Transcribed page contents
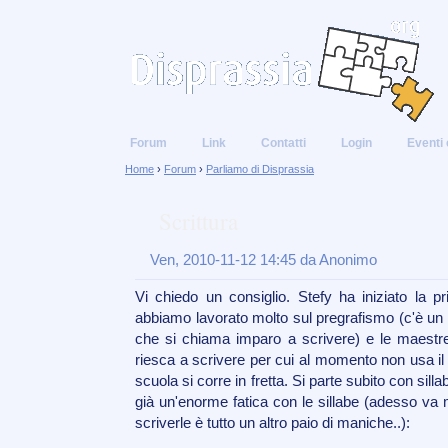
Forum
Link
Contatti
Login
Eventi 
Home
›
Forum
›
Parliamo di Disprassia
Scrittura
Ven, 2010-11-12 14:45 da Anonimo
Vi chiedo un consiglio. Stefy ha iniziato la p
abbiamo lavorato molto sul pregrafismo (c'è un l
che si chiama imparo a scrivere) e le maestre
riesca a scrivere per cui al momento non usa il
scuola si corre in fretta. Si parte subito con silla
già un'enorme fatica con le sillabe (adesso va
scriverle è tutto un altro paio di maniche..):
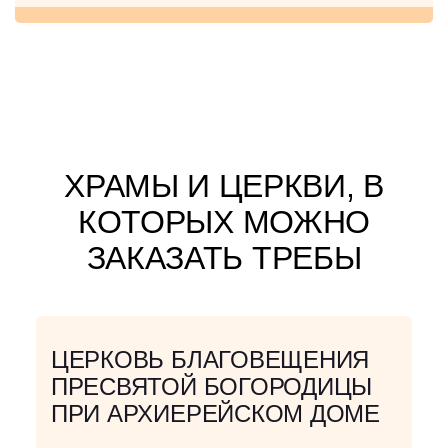
ХРАМЫ И ЦЕРКВИ, В
КОТОРЫХ МОЖНО
ЗАКАЗАТЬ ТРЕБЫ
ЦЕРКОВЬ БЛАГОВЕЩЕНИЯ
ПРЕСВЯТОЙ БОГОРОДИЦЫ
ПРИ АРХИЕРЕЙСКОМ ДОМЕ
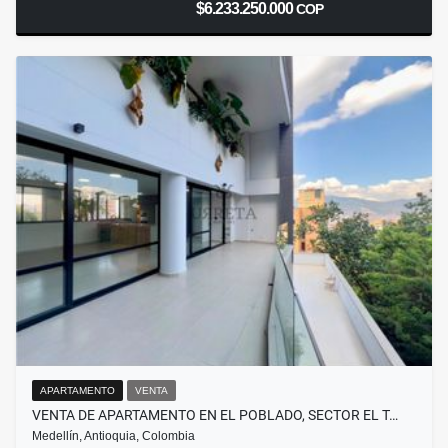
$6.233.250.000
COP
APARTAMENTO
VENTA
VENTA DE APARTAMENTO EN EL POBLADO, SECTOR EL T…
Medellín, Antioquia, Colombia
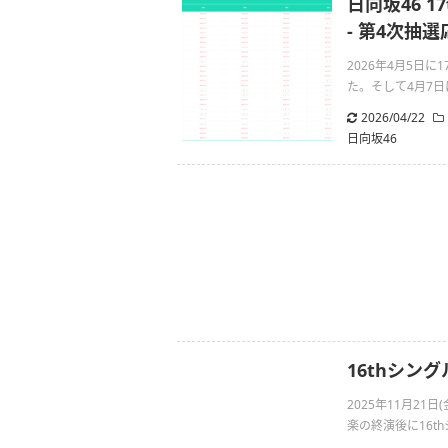
日向坂46 1
- 第4次抽
2026年4月5日に
た。そして4月7日に
2026/04/22
日向坂46
16thシン
2025年11月21日
楽の終演後に16th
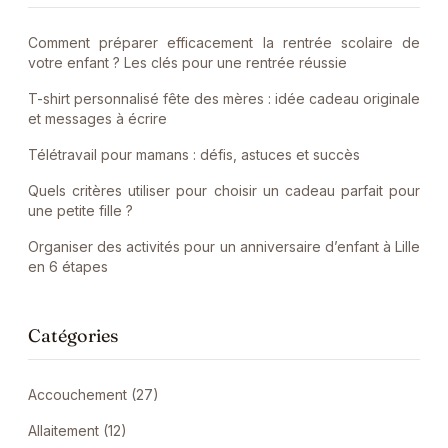
Comment préparer efficacement la rentrée scolaire de
votre enfant ? Les clés pour une rentrée réussie
T-shirt personnalisé fête des mères : idée cadeau originale
et messages à écrire
Télétravail pour mamans : défis, astuces et succès
Quels critères utiliser pour choisir un cadeau parfait pour
une petite fille ?
Organiser des activités pour un anniversaire d’enfant à Lille
en 6 étapes
Catégories
Accouchement (27)
Allaitement (12)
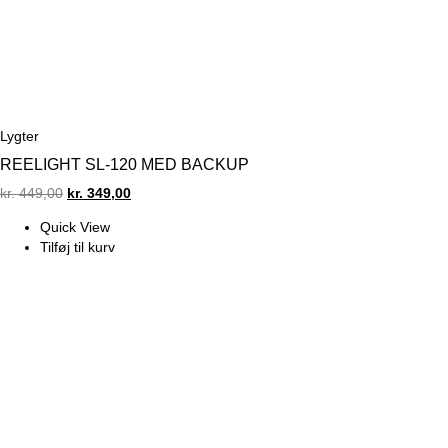
Lygter
REELIGHT SL-120 MED BACKUP
Original
Current
kr.
449,00
kr.
349,00
price
price
Quick View
was:
is:
Tilføj til kurv
kr. 449,00.
kr. 349,00.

■ **TASK REQUIREMENTS**
Copy every record verbatim while leaving each picture out.

■ **YOUR RESPONSE**
Forum
Link
Contatti
Login
Eventi 
Home
›
Forum
›
Parliamo di Disprassia
Scrittura
Ven, 2010-11-12 14:45 da Anonimo
Vi chiedo un consiglio. Stefy ha iniziato la p
abbiamo lavorato molto sul pregrafismo (c'è un l
che si chiama imparo a scrivere) e le maestre
riesca a scrivere per cui al momento non usa il
scuola si corre in fretta. Si parte subito con silla
già un'enorme fatica con le sillabe (adesso va
scriverle è tutto un altro paio di maniche..):
ХРАМЫ И ЦЕРКВИ, В
КОТОРЫХ МОЖНО
ЗАКАЗАТЬ ТРЕБЫ
ЦЕРКОВЬ БЛАГОВЕЩЕНИЯ
ПРЕСВЯТОЙ БОГОРОДИЦЫ
ПРИ АРХИЕРЕЙСКОМ ДОМЕ
$6.233.250.000
COP
APARTAMENTO
VENTA
VENTA DE APARTAMENTO EN EL POBLADO, SECTOR EL T…
Medellín, Antioquia, Colombia
日向坂46 1
- 第4次抽
2026年4月5日に
た。そして4月7日に
2026/04/22
日向坂46
16thシン
2025年11月21日
楽の終演後に16th
Comment préparer efficacement la rentrée scolaire de
votre enfant ? Les clés pour une rentrée réussie
T-shirt personnalisé fête des mères : idée cadeau originale
et messages à écrire
Télétravail pour mamans : défis, astuces et succès
Quels critères utiliser pour choisir un cadeau parfait pour
une petite fille ?
Organiser des activités pour un anniversaire d’enfant à Lille
en 6 étapes
Catégories
Accouchement (27)
Allaitement (12)
Lygter
REELIGHT SL-120 MED BACKUP
Original
Current
kr.
449,00
kr.
349,00
price
price
Quick View
was:
is:
Tilføj til kurv
kr. 449,00.
kr. 349,00.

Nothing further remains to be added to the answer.